Exercise: Nothing but the lines from the one containing "## Crypto Prices" to the end of the data should be returned, each exactly as written.

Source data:
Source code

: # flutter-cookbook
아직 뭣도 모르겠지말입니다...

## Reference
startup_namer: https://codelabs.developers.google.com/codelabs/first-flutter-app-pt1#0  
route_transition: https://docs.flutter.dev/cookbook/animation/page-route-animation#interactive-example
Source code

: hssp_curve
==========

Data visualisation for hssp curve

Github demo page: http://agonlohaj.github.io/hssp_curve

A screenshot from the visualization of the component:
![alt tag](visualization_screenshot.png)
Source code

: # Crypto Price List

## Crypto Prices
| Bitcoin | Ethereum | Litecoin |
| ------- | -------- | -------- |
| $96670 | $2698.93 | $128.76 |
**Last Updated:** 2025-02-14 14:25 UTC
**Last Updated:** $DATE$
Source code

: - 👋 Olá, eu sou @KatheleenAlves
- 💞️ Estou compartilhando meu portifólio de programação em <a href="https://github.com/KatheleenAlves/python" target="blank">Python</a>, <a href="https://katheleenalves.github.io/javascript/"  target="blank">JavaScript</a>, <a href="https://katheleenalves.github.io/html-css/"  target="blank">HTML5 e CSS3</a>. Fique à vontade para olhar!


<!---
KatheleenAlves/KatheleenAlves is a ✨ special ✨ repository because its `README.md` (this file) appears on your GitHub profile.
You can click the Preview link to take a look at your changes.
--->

Task output:
## Crypto Prices
| Bitcoin | Ethereum | Litecoin |
| ------- | -------- | -------- |
| $96670 | $2698.93 | $128.76 |
**Last Updated:** 2025-02-14 14:25 UTC
**Last Updated:** $DATE$
Source code

: - 👋 Olá, eu sou @KatheleenAlves
- 💞️ Estou compartilhando meu portifólio de programação em <a href="https://github.com/KatheleenAlves/python" target="blank">Python</a>, <a href="https://katheleenalves.github.io/javascript/"  target="blank">JavaScript</a>, <a href="https://katheleenalves.github.io/html-css/"  target="blank">HTML5 e CSS3</a>. Fique à vontade para olhar!


<!---
KatheleenAlves/KatheleenAlves is a ✨ special ✨ repository because its `README.md` (this file) appears on your GitHub profile.
You can click the Preview link to take a look at your changes.
--->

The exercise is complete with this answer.